Dataset content:
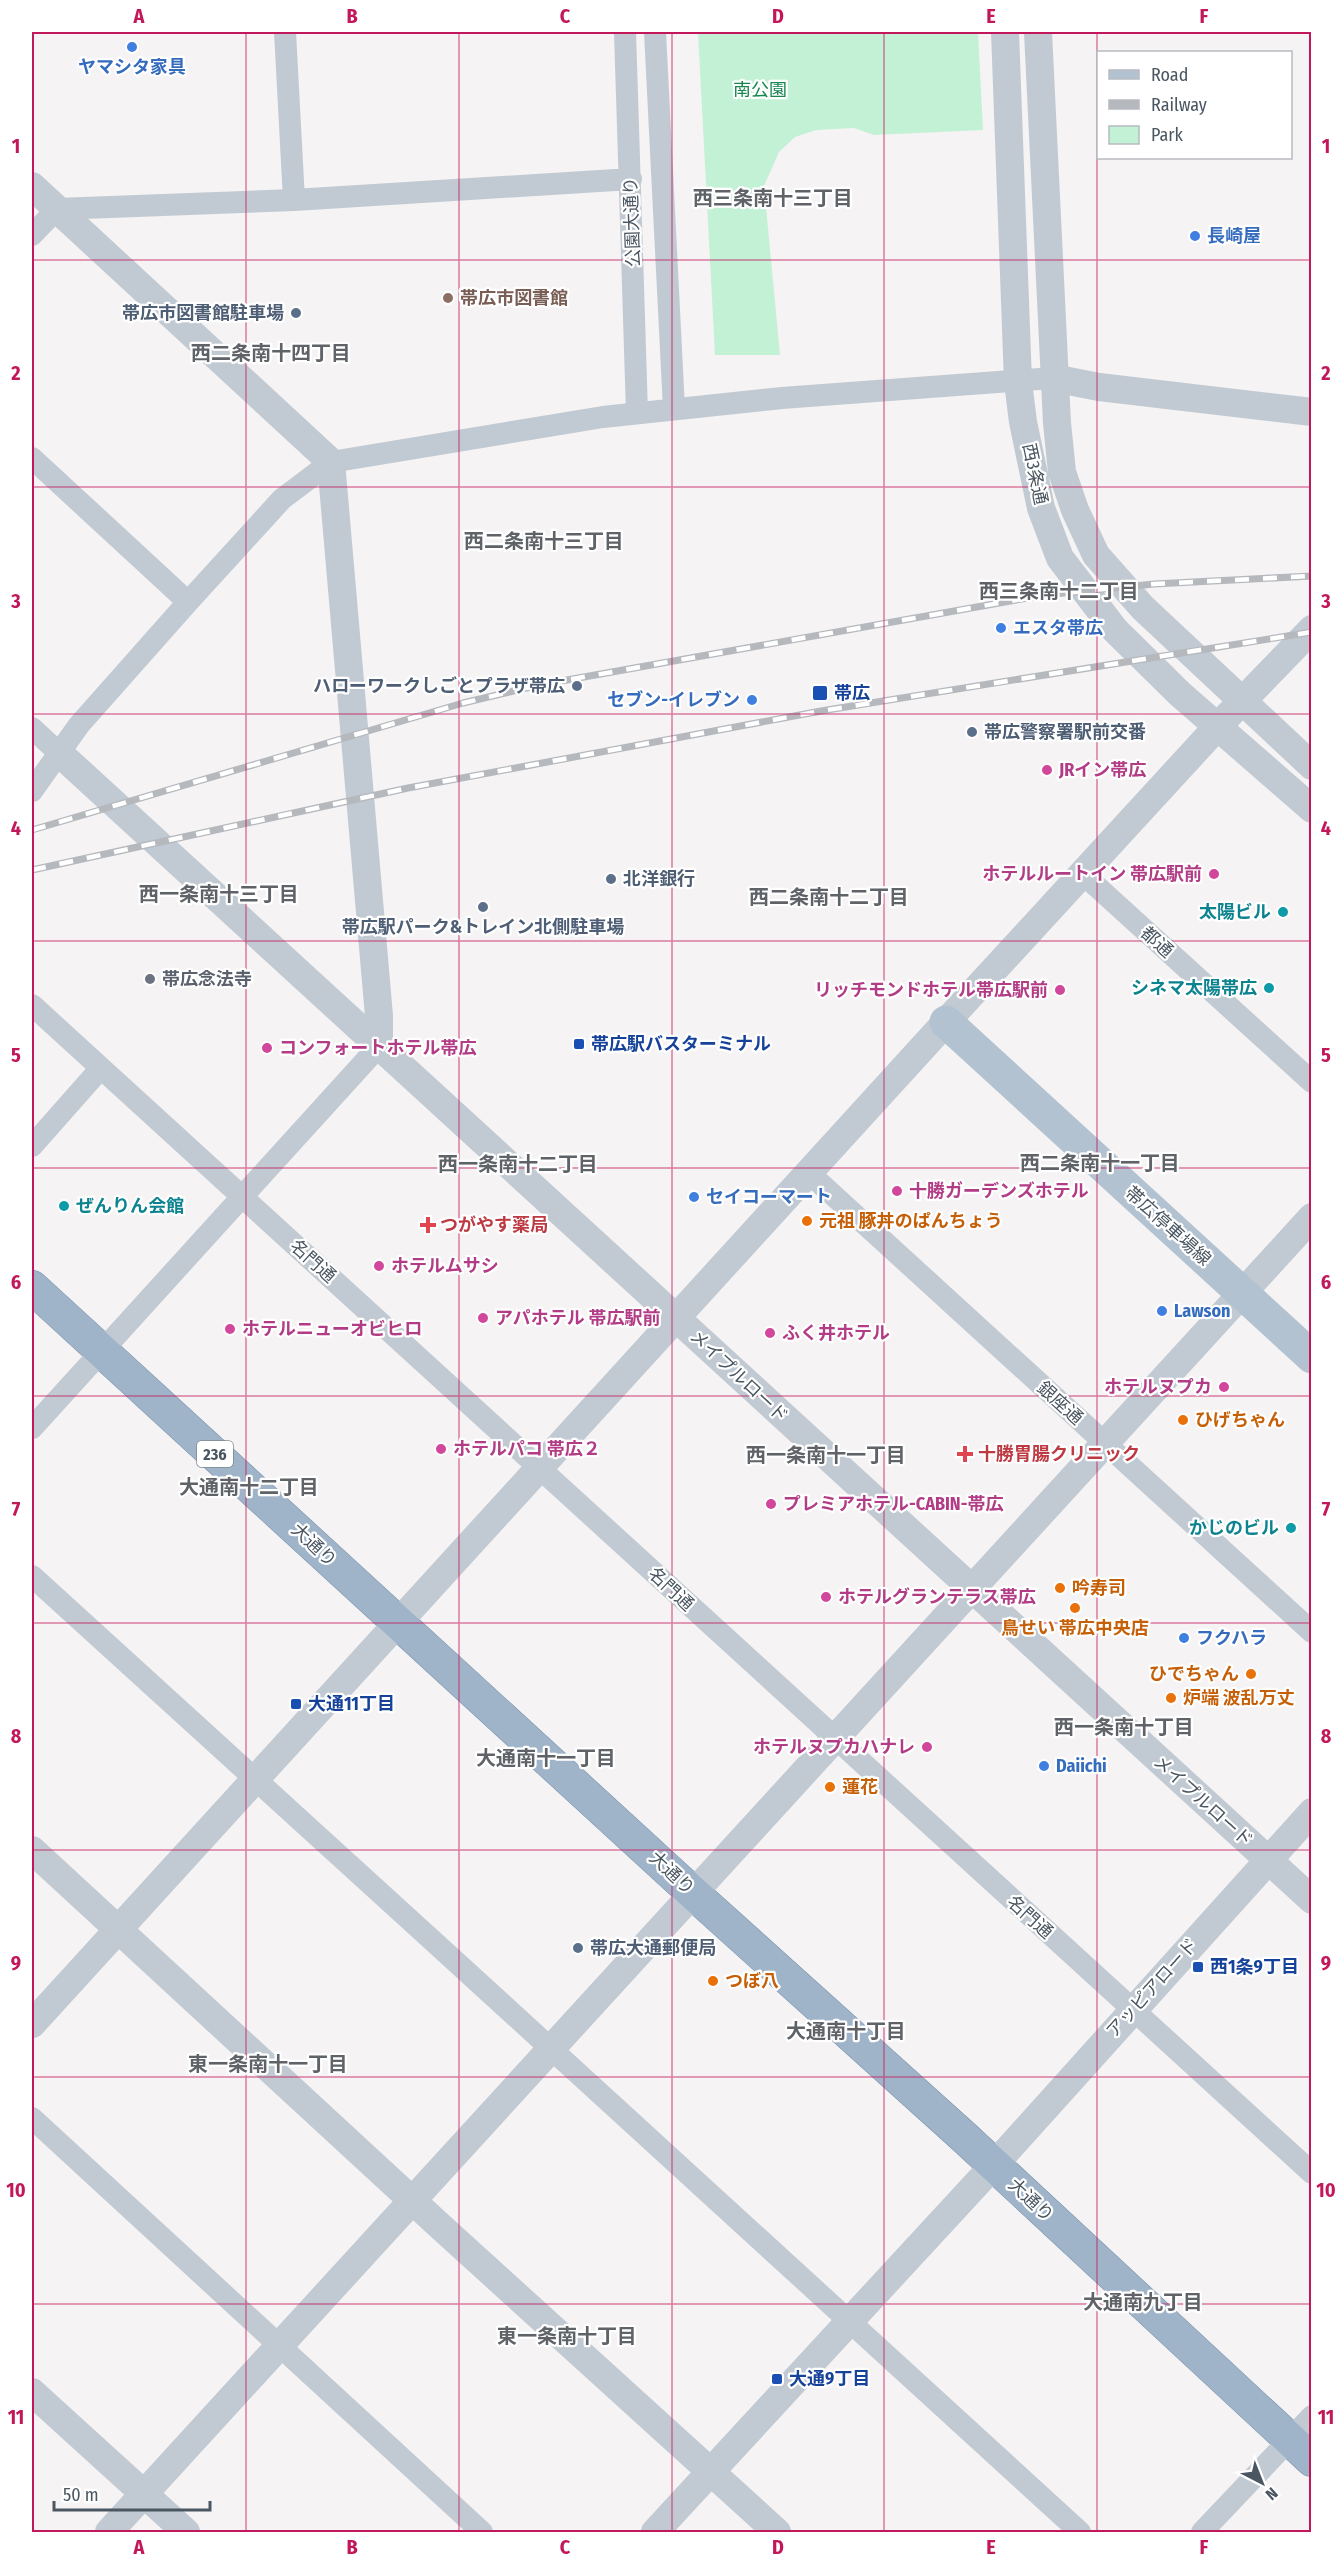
<svg xmlns="http://www.w3.org/2000/svg" width="1343" height="2564" viewBox="0 0 1343 2564" font-family="'Fira Sans Condensed','Noto Sans JP',sans-serif">
  <rect width="100%" height="100%" fill="#f5f3f3"/>
  <path fill="#c3f1d5" d="M698,32h280l5,98 -109,5 -20,-7 -38,2 -21,7 -16,15 -15,34 16,169h-65z"/>
  <g fill="none" stroke-linecap="round" stroke-linejoin="round">
    <defs>
      <path id="trunk" d="M32,1287l661,606 271,244 348,323"/>
    </defs>
    <use href="#trunk" stroke="#7690ad" stroke-width="34"/>
    <path stroke="#c1cad2" stroke-width="22" d="M285,32l9,168
      M625,32l12,381
      M655,32l19,377
      M32,235l25,-26 237,-9 337,-21
      M32,458l156,144
      M32,728l26,24
      M32,791l47,-66 109,-123 94,-103 49,-37 272,-45 179,-19 271,-20
      M1083,874l229,208
      M32,1005l1280,1168
      M32,1146l69,-78
      M810,1174l502,458
      M32,1428l347,-382
      M32,1576c349,319 701,635 1048,956
      M32,2118l450,414
      M1202,2532l110,-116"/>
    <path stroke="#c1cad2" stroke-width="28" d="M1005,32l13,350 5,40 18,86 19,50 55,72 65,64 132,115
      M1038,32l19,391 5,49 13,38 21,45 47,53 169,158
      M32,186l299,276 48,554v30
      M1053,378l46,9 213,25
      M58,752l1254,1148
      M32,1850l409,377 336,305
      M32,2024l914,-1002 272,-296 94,-97
      M32,2392l154,140
      M109,2532l1203,-1315
      M655,2532l339,-367 318,-353"/>
    <path stroke="#b3c2d1" stroke-width="33" d="M946,1022l366,335"/>
    <use href="#trunk" stroke="#9fb4c9" stroke-width="33"/>
    <defs>
      <path id="rail" d="M32,830l431,-127 76,-18 505,-90 110,-11 158,-8
        M32,870l376,-82 413,-77 491,-79"/>
    </defs>
    <use href="#rail" stroke="#b5b8bd" stroke-width="7"/>
    <use href="#rail" stroke="#fff" stroke-width="4.5" stroke-dasharray="14" stroke-linecap="butt"/>
  </g>
  <path fill="none" stroke="#c2185b" stroke-width="1.5" stroke-opacity="0.55" d="M246,32v2500M459,32v2500M672,32v2500M884,32v2500M1097,32v2500M32,260h1280M32,487h1280M32,714h1280M32,941h1280M32,1168h1280M32,1396h1280M32,1623h1280M32,1850h1280M32,2077h1280M32,2304h1280"/>
  <g fill="#3f7fe0" stroke="#fff" stroke-width="2">
    <circle cx="132" cy="47" r="6"/>
    <circle cx="1195" cy="236" r="6"/>
    <circle cx="1001" cy="628" r="6"/>
    <circle cx="752" cy="700" r="6"/>
    <circle cx="694" cy="1197" r="6"/>
    <circle cx="1162" cy="1311" r="6"/>
    <circle cx="1184" cy="1638" r="6"/>
    <circle cx="1044" cy="1766" r="6"/>
  </g>
  <circle fill="#8d6e63" stroke="#fff" stroke-width="2" cx="448" cy="298" r="6"/>
  <g fill="#5c6f8a" stroke="#fff" stroke-width="2">
    <circle cx="296" cy="313" r="6"/>
    <circle cx="577" cy="686" r="6"/>
    <circle cx="972" cy="732" r="6"/>
    <circle cx="611" cy="879" r="6"/>
    <circle cx="483" cy="907" r="6"/>
    <circle cx="578" cy="1948" r="6"/>
  </g>
  <g fill="#1a4fb4" stroke="#fff" stroke-width="2">
    <rect x="812" y="685" width="16" height="16" rx="3"/>
    <rect x="573" y="1038" width="12" height="12" rx="3"/>
    <rect x="290" y="1698" width="12" height="12" rx="3"/>
    <rect x="1192" y="1961" width="12" height="12" rx="3"/>
    <rect x="771" y="2373" width="12" height="12" rx="3"/>
  </g>
  <g fill="#d1479c" stroke="#fff" stroke-width="2">
    <circle cx="1047" cy="770" r="6"/>
    <circle cx="1214" cy="874" r="6"/>
    <circle cx="1060" cy="990" r="6"/>
    <circle cx="267" cy="1048" r="6"/>
    <circle cx="897" cy="1191" r="6"/>
    <circle cx="379" cy="1266" r="6"/>
    <circle cx="483" cy="1318" r="6"/>
    <circle cx="230" cy="1329" r="6"/>
    <circle cx="770" cy="1333" r="6"/>
    <circle cx="1224" cy="1387" r="6"/>
    <circle cx="441" cy="1449" r="6"/>
    <circle cx="771" cy="1504" r="6"/>
    <circle cx="826" cy="1597" r="6"/>
    <circle cx="927" cy="1747" r="6"/>
  </g>
  <g fill="#0f9aa8" stroke="#fff" stroke-width="2">
    <circle cx="1283" cy="912" r="6"/>
    <circle cx="1269" cy="988" r="6"/>
    <circle cx="64" cy="1206" r="6"/>
    <circle cx="1291" cy="1528" r="6"/>
  </g>
  <circle fill="#6b7280" stroke="#fff" stroke-width="2" cx="150" cy="979" r="6"/>
  <g fill="#e8710a" stroke="#fff" stroke-width="2">
    <circle cx="807" cy="1221" r="6"/>
    <circle cx="1183" cy="1420" r="6"/>
    <circle cx="1060" cy="1588" r="6"/>
    <circle cx="1075" cy="1608" r="6"/>
    <circle cx="1251" cy="1674" r="6"/>
    <circle cx="1171" cy="1698" r="6"/>
    <circle cx="830" cy="1787" r="6"/>
    <circle cx="713" cy="1981" r="6"/>
  </g>
  <g fill="#e0444e" stroke="#fff" stroke-width="2">
    <path d="M425 1216h6v6h6v6h-6v6h-6v-6h-6v-6h6z"/>
    <path d="M962 1445h6v6h6v6h-6v6h-6v-6h-6v-6h6z"/>
  </g>
  <g text-anchor="middle" stroke-width="4.5" stroke-linejoin="round" paint-order="stroke">
    <rect fill="#fff" stroke="#808990" stroke-width="1.5" x="197" y="1441" width="36" height="26" rx="4.5"/>
    <g font-size="16" font-weight="bold" fill="#4a5661">
      <text x="215" y="1460">236</text>
    </g>
    <g font-size="18" font-weight="bold" fill="#366cbe" stroke="#fff" text-anchor="start">
      <text x="132" y="73" text-anchor="middle">ヤマシタ家具</text>
      <text x="1207" y="242">長崎屋</text>
      <text x="1013" y="634">エスタ帯広</text>
      <text x="740" y="706" text-anchor="end">セブン-イレブン</text>
      <text x="706" y="1203">セイコーマート</text>
      <text x="1174" y="1317">Lawson</text>
      <text x="1196" y="1644">フクハラ</text>
      <text x="1056" y="1772">Daiichi</text>
    </g>
    <g font-size="18" fill="#17864f" stroke="#fff">
      <text x="760" y="96">南公園</text>
    </g>
    <g font-size="18" fill="#4a5661" stroke="#fff">
      <text transform="translate(632 222) rotate(-92)" y="6">公園大通り</text>
      <text transform="translate(1035 474) rotate(78)" y="6">西3条通</text>
      <text transform="translate(1157 942) rotate(42)" y="6">都通</text>
      <text transform="translate(1168 1226) rotate(42)" y="6">帯広停車場線</text>
      <text transform="translate(313 1261) rotate(42)" y="6">名門通</text>
      <text transform="translate(739 1376) rotate(43)" y="6">メイプルロード</text>
      <text transform="translate(1060 1403) rotate(42)" y="6">銀座通</text>
      <text transform="translate(314 1545) rotate(43)" y="6">大通り</text>
      <text transform="translate(671 1589) rotate(43)" y="6">名門通</text>
      <text transform="translate(1203 1801) rotate(42)" y="6">メイプルロード</text>
      <text transform="translate(672 1873) rotate(43)" y="6">大通り</text>
      <text transform="translate(1030 1917) rotate(42)" y="6">名門通</text>
      <text transform="translate(1152 1988) rotate(-48)" y="6">アッピアロード</text>
      <text transform="translate(1031 2200) rotate(43)" y="6">大通り</text>
    </g>
    <g font-size="18" font-weight="bold" fill="#785e54" stroke="#fff" text-anchor="start">
      <text x="460" y="304">帯広市図書館</text>
    </g>
    <g font-size="18" font-weight="bold" fill="#4e5e75" stroke="#fff" text-anchor="start">
      <text x="284" y="319" text-anchor="end">帯広市図書館駐車場</text>
      <text x="565" y="692" text-anchor="end">ハローワークしごとプラザ帯広</text>
      <text x="984" y="738">帯広警察署駅前交番</text>
      <text x="623" y="885">北洋銀行</text>
      <text x="483" y="933" text-anchor="middle">帯広駅パーク&amp;トレイン北側駐車場</text>
      <text x="590" y="1954">帯広大通郵便局</text>
    </g>
    <g font-size="18" font-weight="bold" fill="#164399" stroke="#fff" text-anchor="start">
      <text x="834" y="699">帯広</text>
      <text x="591" y="1050">帯広駅バスターミナル</text>
      <text x="308" y="1710">大通11丁目</text>
      <text x="1210" y="1973">西1条9丁目</text>
      <text x="789" y="2385">大通9丁目</text>
    </g>
    <g font-size="18" font-weight="bold" fill="#b23c85" stroke="#fff" text-anchor="start">
      <text x="1059" y="776">JRイン帯広</text>
      <text x="1202" y="880" text-anchor="end">ホテルルートイン 帯広駅前</text>
      <text x="1048" y="996" text-anchor="end">リッチモンドホテル帯広駅前</text>
      <text x="279" y="1054">コンフォートホテル帯広</text>
      <text x="909" y="1197">十勝ガーデンズホテル</text>
      <text x="391" y="1272">ホテルムサシ</text>
      <text x="495" y="1324">アパホテル 帯広駅前</text>
      <text x="242" y="1335">ホテルニューオビヒロ</text>
      <text x="782" y="1339">ふく井ホテル</text>
      <text x="1212" y="1393" text-anchor="end">ホテルヌプカ</text>
      <text x="453" y="1455">ホテルパコ 帯広２</text>
      <text x="783" y="1510">プレミアホテル-CABIN-帯広</text>
      <text x="838" y="1603">ホテルグランテラス帯広</text>
      <text x="915" y="1753" text-anchor="end">ホテルヌプカハナレ</text>
    </g>
    <g font-size="18" font-weight="bold" fill="#0d838f" stroke="#fff" text-anchor="end">
      <text x="1271" y="918">太陽ビル</text>
      <text x="1257" y="994">シネマ太陽帯広</text>
      <text x="76" y="1212" text-anchor="start">ぜんりん会館</text>
      <text x="1279" y="1534">かじのビル</text>
    </g>
    <g font-size="18" font-weight="bold" fill="#5b616d" stroke="#fff" text-anchor="start">
      <text x="162" y="985">帯広念法寺</text>
    </g>
    <g font-size="18" font-weight="bold" fill="#c56008" stroke="#fff" text-anchor="start">
      <text x="819" y="1227">元祖 豚丼のぱんちょう</text>
      <text x="1195" y="1426">ひげちゃん</text>
      <text x="1072" y="1594">吟寿司</text>
      <text x="1075" y="1634" text-anchor="middle">鳥せい 帯広中央店</text>
      <text x="1239" y="1680" text-anchor="end">ひでちゃん</text>
      <text x="1183" y="1704">炉端 波乱万丈</text>
      <text x="842" y="1793">蓮花</text>
      <text x="725" y="1987">つぼ八</text>
    </g>
    <g font-size="18" font-weight="bold" fill="#be3a42" stroke="#fff" text-anchor="start">
      <text x="440" y="1231">つがやす薬局</text>
      <text x="978" y="1460">十勝胃腸クリニック</text>
    </g>
    <g font-size="20" font-weight="bold" fill="#5f6368" stroke="#fff">
      <text x="773" y="205">西三条南十三丁目</text>
      <text x="271" y="360">西二条南十四丁目</text>
      <text x="544" y="548">西二条南十三丁目</text>
      <text x="1059" y="598">西三条南十二丁目</text>
      <text x="219" y="901">西一条南十三丁目</text>
      <text x="829" y="904">西二条南十二丁目</text>
      <text x="1100" y="1170">西二条南十一丁目</text>
      <text x="518" y="1171">西一条南十二丁目</text>
      <text x="826" y="1462">西一条南十一丁目</text>
      <text x="249" y="1494">大通南十二丁目</text>
      <text x="1124" y="1734">西一条南十丁目</text>
      <text x="546" y="1765">大通南十一丁目</text>
      <text x="846" y="2038">大通南十丁目</text>
      <text x="268" y="2071">東一条南十一丁目</text>
      <text x="1143" y="2309">大通南九丁目</text>
      <text x="567" y="2343">東一条南十丁目</text>
    </g>
  </g>
  <rect width="1343" height="2564" fill="none" stroke="#ffffff" stroke-width="66"/>
  <rect x="1097" y="51" width="195" height="108" fill="#ffffff" stroke="#b7bbc0" stroke-width="1.5"/>
  <rect x="1109" y="70" width="30" height="9" fill="#b3c2d1" stroke="#b7bbc0" stroke-width="1.5"/>
  <text x="1151" y="81" font-size="18" fill="#4a5661">Road</text>
  <rect x="1109" y="100" width="30" height="9" fill="#b5b8bd" stroke="#b7bbc0" stroke-width="1.5"/>
  <text x="1151" y="111" font-size="18" fill="#4a5661">Railway</text>
  <rect x="1109" y="126" width="30" height="18" fill="#c3f1d5" stroke="#b7bbc0" stroke-width="1.5"/>
  <text x="1151" y="141" font-size="18" fill="#4a5661">Park</text>
  <g transform="translate(1262 2483) rotate(138)" stroke="#ffffff" stroke-width="4.5" paint-order="stroke">
  <path d="M0-4.5L10 22L0 15L-10 22Z" fill="#4a5661"/>
  <text y="-9" font-size="16" font-weight="bold" text-anchor="middle" fill="#4a5661">N</text>
  </g>
  <path d="M54 2501v9h156v-9" fill="none" stroke="#4a5661" stroke-width="3"/>
  <text x="63" y="2501" font-size="18" fill="#4a5661" stroke="#ffffff" stroke-width="4.5" paint-order="stroke">50 m</text>
  <rect x="33" y="33" width="1277" height="2498" fill="none" stroke="#c2185b" stroke-width="2"/>
  <g font-size="20" text-anchor="middle" font-weight="bold" fill="#c2185b">
    <text x="139" y="23">A</text>
    <text x="352" y="23">B</text>
    <text x="565" y="23">C</text>
    <text x="778" y="23">D</text>
    <text x="991" y="23">E</text>
    <text x="1204" y="23">F</text>
    <text x="16" y="153">1</text>
    <text x="1326" y="153">1</text>
    <text x="16" y="380">2</text>
    <text x="1326" y="380">2</text>
    <text x="16" y="608">3</text>
    <text x="1326" y="608">3</text>
    <text x="16" y="835">4</text>
    <text x="1326" y="835">4</text>
    <text x="16" y="1062">5</text>
    <text x="1326" y="1062">5</text>
    <text x="16" y="1289">6</text>
    <text x="1326" y="1289">6</text>
    <text x="16" y="1516">7</text>
    <text x="1326" y="1516">7</text>
    <text x="16" y="1743">8</text>
    <text x="1326" y="1743">8</text>
    <text x="16" y="1970">9</text>
    <text x="1326" y="1970">9</text>
    <text x="16" y="2197">10</text>
    <text x="1326" y="2197">10</text>
    <text x="16" y="2424">11</text>
    <text x="1326" y="2424">11</text>
    <text x="139" y="2554">A</text>
    <text x="352" y="2554">B</text>
    <text x="565" y="2554">C</text>
    <text x="778" y="2554">D</text>
    <text x="991" y="2554">E</text>
    <text x="1204" y="2554">F</text>
  </g>
</svg>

Required action:
Everything above from the line with "M32,235l25,-26 237,-9 337,-21" to the line with "505,-90 110,-11 158,-8", both included, must be repeated exactly, and nothing outside that range.

Completed exercise:
      M32,235l25,-26 237,-9 337,-21
      M32,458l156,144
      M32,728l26,24
      M32,791l47,-66 109,-123 94,-103 49,-37 272,-45 179,-19 271,-20
      M1083,874l229,208
      M32,1005l1280,1168
      M32,1146l69,-78
      M810,1174l502,458
      M32,1428l347,-382
      M32,1576c349,319 701,635 1048,956
      M32,2118l450,414
      M1202,2532l110,-116"/>
    <path stroke="#c1cad2" stroke-width="28" d="M1005,32l13,350 5,40 18,86 19,50 55,72 65,64 132,115
      M1038,32l19,391 5,49 13,38 21,45 47,53 169,158
      M32,186l299,276 48,554v30
      M1053,378l46,9 213,25
      M58,752l1254,1148
      M32,1850l409,377 336,305
      M32,2024l914,-1002 272,-296 94,-97
      M32,2392l154,140
      M109,2532l1203,-1315
      M655,2532l339,-367 318,-353"/>
    <path stroke="#b3c2d1" stroke-width="33" d="M946,1022l366,335"/>
    <use href="#trunk" stroke="#9fb4c9" stroke-width="33"/>
    <defs>
      <path id="rail" d="M32,830l431,-127 76,-18 505,-90 110,-11 158,-8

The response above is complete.